[Human pose keypoint data]
┄┄┄┄┄┄┄┄┄┄┄┄┄┄┄┄┄┄┄┄
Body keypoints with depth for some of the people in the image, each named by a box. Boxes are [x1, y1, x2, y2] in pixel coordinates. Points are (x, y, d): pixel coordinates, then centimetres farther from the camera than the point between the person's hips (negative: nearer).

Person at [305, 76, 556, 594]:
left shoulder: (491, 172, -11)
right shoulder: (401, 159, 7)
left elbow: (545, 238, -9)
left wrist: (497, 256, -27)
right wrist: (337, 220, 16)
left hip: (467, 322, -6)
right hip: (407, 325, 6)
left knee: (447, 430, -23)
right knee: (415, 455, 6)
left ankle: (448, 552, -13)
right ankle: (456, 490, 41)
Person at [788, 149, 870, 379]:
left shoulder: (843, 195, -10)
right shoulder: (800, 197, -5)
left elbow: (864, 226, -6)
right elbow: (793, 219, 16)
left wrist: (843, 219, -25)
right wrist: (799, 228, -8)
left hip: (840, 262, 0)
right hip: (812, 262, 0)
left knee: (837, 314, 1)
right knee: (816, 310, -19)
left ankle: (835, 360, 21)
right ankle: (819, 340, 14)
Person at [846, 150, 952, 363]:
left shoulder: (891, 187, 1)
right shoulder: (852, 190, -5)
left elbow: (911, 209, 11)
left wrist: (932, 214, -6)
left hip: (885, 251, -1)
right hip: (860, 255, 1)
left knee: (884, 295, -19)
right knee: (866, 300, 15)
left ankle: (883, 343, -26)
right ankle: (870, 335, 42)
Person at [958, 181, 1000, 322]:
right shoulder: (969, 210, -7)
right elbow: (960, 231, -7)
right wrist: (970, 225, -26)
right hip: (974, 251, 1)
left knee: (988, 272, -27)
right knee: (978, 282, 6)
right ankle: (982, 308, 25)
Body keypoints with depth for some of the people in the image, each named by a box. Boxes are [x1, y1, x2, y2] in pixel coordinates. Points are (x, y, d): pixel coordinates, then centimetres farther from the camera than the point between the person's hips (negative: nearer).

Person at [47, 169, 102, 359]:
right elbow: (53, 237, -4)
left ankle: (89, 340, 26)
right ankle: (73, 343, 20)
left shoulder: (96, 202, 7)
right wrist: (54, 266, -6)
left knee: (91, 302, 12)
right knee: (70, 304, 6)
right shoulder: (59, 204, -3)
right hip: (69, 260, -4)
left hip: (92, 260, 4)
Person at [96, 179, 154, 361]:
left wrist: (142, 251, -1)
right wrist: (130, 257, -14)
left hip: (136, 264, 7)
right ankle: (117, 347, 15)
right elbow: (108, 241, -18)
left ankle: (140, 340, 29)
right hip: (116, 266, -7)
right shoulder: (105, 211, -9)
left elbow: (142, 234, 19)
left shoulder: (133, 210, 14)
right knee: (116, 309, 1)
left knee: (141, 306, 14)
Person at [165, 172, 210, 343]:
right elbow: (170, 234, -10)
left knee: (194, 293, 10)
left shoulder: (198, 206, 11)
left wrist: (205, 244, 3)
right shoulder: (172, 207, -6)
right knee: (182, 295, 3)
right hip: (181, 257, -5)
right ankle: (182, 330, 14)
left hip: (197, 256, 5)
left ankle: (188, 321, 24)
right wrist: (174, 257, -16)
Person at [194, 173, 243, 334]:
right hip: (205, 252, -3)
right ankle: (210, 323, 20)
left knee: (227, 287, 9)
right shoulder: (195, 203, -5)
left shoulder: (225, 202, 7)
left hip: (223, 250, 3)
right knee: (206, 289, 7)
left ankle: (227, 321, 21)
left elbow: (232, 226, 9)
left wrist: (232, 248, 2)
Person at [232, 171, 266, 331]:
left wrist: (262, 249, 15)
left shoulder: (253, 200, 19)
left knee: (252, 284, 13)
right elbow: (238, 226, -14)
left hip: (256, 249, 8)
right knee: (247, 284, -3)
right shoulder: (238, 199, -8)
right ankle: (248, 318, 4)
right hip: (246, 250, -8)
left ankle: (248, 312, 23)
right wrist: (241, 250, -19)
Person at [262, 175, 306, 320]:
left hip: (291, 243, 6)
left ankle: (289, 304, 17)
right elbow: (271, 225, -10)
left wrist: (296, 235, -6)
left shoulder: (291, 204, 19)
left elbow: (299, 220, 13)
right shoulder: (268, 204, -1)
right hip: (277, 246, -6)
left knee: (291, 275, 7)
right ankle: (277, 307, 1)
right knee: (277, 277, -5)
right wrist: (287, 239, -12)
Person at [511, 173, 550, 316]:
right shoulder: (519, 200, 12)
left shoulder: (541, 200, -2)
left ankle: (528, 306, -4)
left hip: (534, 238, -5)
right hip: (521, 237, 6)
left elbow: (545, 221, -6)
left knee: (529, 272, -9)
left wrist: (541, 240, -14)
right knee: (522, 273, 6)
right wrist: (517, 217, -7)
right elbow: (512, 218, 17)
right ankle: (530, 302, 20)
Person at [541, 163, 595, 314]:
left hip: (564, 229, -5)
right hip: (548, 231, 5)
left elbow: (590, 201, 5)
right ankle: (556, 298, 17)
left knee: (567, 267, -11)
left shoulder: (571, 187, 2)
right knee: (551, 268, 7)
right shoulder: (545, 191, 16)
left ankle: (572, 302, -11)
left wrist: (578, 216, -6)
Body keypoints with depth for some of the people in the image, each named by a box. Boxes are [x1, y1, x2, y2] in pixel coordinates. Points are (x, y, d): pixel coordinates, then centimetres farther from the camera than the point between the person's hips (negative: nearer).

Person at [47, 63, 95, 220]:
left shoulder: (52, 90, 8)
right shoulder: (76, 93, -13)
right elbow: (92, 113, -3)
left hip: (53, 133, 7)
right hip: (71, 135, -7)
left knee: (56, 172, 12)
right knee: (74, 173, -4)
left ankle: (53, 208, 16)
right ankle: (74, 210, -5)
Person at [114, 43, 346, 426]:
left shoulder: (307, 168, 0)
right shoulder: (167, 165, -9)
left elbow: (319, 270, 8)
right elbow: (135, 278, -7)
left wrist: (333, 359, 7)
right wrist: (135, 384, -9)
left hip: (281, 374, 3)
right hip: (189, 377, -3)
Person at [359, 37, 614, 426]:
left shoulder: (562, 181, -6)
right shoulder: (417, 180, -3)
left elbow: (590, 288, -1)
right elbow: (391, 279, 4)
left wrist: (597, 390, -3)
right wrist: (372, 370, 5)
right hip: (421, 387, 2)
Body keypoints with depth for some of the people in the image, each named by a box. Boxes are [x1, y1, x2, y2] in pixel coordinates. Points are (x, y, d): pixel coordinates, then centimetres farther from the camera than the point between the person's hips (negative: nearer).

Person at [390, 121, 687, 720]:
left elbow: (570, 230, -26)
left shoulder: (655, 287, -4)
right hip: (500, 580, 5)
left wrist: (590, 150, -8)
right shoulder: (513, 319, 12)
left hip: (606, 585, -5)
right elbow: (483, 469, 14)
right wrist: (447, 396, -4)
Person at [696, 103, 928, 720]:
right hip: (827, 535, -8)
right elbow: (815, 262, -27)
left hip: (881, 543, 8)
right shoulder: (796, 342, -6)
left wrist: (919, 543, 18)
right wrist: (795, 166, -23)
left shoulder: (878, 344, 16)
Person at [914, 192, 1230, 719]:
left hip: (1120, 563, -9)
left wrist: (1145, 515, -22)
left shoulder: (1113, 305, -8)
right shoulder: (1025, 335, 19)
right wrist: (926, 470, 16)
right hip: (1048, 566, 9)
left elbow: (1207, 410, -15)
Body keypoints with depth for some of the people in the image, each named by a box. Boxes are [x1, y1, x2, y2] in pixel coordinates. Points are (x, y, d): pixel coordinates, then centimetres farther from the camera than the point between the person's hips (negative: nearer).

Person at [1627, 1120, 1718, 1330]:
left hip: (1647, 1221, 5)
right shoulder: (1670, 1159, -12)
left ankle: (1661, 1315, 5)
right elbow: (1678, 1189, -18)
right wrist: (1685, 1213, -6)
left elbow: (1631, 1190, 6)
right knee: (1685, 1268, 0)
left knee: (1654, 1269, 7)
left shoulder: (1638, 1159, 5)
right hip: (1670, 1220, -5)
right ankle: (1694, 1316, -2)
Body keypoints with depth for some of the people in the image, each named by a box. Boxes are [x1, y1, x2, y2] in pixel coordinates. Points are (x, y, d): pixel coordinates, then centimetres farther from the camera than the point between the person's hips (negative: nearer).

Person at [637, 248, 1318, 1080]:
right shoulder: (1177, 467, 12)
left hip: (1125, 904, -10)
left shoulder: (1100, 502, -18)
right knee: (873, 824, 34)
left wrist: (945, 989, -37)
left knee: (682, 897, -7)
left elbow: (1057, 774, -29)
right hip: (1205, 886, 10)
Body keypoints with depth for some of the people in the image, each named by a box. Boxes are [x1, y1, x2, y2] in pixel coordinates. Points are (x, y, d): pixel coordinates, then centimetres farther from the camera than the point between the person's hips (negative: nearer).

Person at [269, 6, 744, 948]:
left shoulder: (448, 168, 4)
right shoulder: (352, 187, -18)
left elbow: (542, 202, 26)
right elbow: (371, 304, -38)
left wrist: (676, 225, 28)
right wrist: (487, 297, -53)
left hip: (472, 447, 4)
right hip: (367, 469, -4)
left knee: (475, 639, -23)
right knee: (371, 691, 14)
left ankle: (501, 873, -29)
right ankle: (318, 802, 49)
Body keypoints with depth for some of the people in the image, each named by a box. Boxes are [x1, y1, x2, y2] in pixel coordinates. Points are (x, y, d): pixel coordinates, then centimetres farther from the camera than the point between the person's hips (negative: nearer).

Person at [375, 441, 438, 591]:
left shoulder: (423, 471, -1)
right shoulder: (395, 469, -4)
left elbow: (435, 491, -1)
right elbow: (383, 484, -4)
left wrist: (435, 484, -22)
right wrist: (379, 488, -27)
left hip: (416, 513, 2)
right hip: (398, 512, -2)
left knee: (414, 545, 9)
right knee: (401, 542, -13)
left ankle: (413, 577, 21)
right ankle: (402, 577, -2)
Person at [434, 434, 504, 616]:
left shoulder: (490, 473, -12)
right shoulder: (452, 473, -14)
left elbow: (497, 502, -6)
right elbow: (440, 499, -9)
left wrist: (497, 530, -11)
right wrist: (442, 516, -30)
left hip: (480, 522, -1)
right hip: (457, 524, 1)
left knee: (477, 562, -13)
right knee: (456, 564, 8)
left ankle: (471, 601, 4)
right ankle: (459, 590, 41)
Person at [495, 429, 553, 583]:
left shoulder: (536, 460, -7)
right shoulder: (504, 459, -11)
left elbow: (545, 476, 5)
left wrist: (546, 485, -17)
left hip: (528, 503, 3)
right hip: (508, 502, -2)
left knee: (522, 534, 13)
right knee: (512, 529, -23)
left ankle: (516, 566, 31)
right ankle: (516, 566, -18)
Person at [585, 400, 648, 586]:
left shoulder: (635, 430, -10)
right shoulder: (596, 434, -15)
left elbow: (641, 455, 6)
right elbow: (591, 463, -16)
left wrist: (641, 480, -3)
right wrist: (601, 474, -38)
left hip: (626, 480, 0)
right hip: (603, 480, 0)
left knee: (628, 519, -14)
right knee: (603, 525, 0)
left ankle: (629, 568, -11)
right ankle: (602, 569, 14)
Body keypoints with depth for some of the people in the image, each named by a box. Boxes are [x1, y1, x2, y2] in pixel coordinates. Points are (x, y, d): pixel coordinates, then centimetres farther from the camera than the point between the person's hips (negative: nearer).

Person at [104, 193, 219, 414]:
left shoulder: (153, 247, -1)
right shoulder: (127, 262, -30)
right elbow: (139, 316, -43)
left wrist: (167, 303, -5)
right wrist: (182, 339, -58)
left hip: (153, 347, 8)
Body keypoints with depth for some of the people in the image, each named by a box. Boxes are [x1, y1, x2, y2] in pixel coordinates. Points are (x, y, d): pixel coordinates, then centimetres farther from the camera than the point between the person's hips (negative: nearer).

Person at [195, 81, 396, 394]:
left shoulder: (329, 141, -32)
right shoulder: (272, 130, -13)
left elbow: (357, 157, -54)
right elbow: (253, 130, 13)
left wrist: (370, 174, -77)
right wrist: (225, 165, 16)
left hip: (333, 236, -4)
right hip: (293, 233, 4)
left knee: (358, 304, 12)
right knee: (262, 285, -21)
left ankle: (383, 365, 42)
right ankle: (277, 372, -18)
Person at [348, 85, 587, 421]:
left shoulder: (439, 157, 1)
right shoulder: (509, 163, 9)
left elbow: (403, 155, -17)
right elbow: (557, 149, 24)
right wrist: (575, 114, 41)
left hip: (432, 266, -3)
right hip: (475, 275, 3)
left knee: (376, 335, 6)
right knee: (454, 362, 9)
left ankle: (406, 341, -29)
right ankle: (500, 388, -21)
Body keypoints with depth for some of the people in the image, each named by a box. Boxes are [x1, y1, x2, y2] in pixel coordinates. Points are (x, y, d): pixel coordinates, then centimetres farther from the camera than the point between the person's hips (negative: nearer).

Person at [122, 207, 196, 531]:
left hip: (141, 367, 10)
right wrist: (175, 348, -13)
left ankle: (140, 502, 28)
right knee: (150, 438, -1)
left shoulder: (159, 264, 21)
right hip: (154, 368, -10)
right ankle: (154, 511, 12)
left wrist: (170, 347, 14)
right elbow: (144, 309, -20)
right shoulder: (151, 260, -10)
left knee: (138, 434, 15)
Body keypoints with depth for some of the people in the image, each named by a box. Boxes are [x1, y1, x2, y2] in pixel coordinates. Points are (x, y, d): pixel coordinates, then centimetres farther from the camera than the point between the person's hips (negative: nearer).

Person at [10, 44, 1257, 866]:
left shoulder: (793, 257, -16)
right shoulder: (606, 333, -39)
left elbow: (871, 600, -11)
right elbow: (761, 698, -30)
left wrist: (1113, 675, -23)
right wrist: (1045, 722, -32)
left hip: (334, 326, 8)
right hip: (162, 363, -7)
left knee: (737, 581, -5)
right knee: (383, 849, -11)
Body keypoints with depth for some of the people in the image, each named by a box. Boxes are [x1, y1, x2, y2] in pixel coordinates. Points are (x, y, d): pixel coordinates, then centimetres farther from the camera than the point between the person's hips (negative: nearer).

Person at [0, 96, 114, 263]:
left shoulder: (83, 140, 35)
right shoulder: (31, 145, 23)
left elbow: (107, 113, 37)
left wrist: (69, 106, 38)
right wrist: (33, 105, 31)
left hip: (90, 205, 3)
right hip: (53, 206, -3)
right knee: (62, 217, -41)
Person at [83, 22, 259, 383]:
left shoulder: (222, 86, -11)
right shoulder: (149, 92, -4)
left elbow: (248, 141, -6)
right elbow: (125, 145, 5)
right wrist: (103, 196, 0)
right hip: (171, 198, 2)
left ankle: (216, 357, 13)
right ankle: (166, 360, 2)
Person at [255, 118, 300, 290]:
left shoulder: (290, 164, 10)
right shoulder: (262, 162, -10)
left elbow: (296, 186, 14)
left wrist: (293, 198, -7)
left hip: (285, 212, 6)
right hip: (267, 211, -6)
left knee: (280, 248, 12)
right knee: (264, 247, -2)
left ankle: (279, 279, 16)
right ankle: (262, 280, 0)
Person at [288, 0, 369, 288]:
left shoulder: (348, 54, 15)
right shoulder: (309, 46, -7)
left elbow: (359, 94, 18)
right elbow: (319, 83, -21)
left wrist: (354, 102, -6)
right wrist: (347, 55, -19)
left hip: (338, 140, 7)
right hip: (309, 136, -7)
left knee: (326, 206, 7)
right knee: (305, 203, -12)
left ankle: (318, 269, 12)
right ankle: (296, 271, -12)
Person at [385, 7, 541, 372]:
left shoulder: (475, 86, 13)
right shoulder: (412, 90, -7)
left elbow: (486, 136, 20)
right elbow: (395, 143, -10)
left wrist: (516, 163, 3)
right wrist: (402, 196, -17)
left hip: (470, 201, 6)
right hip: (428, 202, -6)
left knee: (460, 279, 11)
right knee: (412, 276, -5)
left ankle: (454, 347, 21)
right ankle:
┄┄┄┄┄┄┄┄┄┄┄┄┄┄┄┄┄┄┄┄
▸ Your task
Repeat, exactly as they stand above, the lines from the line with "left hip: (885, 251, -1)" to the line with "left knee: (227, 287, 9)", both lines included.

▸ Solution to the problem
left hip: (885, 251, -1)
right hip: (860, 255, 1)
left knee: (884, 295, -19)
right knee: (866, 300, 15)
left ankle: (883, 343, -26)
right ankle: (870, 335, 42)
Person at [958, 181, 1000, 322]:
right shoulder: (969, 210, -7)
right elbow: (960, 231, -7)
right wrist: (970, 225, -26)
right hip: (974, 251, 1)
left knee: (988, 272, -27)
right knee: (978, 282, 6)
right ankle: (982, 308, 25)
Body keypoints with depth for some of the people in the image, each named by a box. Boxes are [x1, y1, x2, y2] in pixel coordinates. Points are (x, y, d): pixel coordinates, then centimetres farther from the camera than the point between the person's hips (negative: nearer).

Person at [47, 169, 102, 359]:
right elbow: (53, 237, -4)
left ankle: (89, 340, 26)
right ankle: (73, 343, 20)
left shoulder: (96, 202, 7)
right wrist: (54, 266, -6)
left knee: (91, 302, 12)
right knee: (70, 304, 6)
right shoulder: (59, 204, -3)
right hip: (69, 260, -4)
left hip: (92, 260, 4)
Person at [96, 179, 154, 361]:
left wrist: (142, 251, -1)
right wrist: (130, 257, -14)
left hip: (136, 264, 7)
right ankle: (117, 347, 15)
right elbow: (108, 241, -18)
left ankle: (140, 340, 29)
right hip: (116, 266, -7)
right shoulder: (105, 211, -9)
left elbow: (142, 234, 19)
left shoulder: (133, 210, 14)
right knee: (116, 309, 1)
left knee: (141, 306, 14)
Person at [165, 172, 210, 343]:
right elbow: (170, 234, -10)
left knee: (194, 293, 10)
left shoulder: (198, 206, 11)
left wrist: (205, 244, 3)
right shoulder: (172, 207, -6)
right knee: (182, 295, 3)
right hip: (181, 257, -5)
right ankle: (182, 330, 14)
left hip: (197, 256, 5)
left ankle: (188, 321, 24)
right wrist: (174, 257, -16)
Person at [194, 173, 243, 334]:
right hip: (205, 252, -3)
right ankle: (210, 323, 20)
left knee: (227, 287, 9)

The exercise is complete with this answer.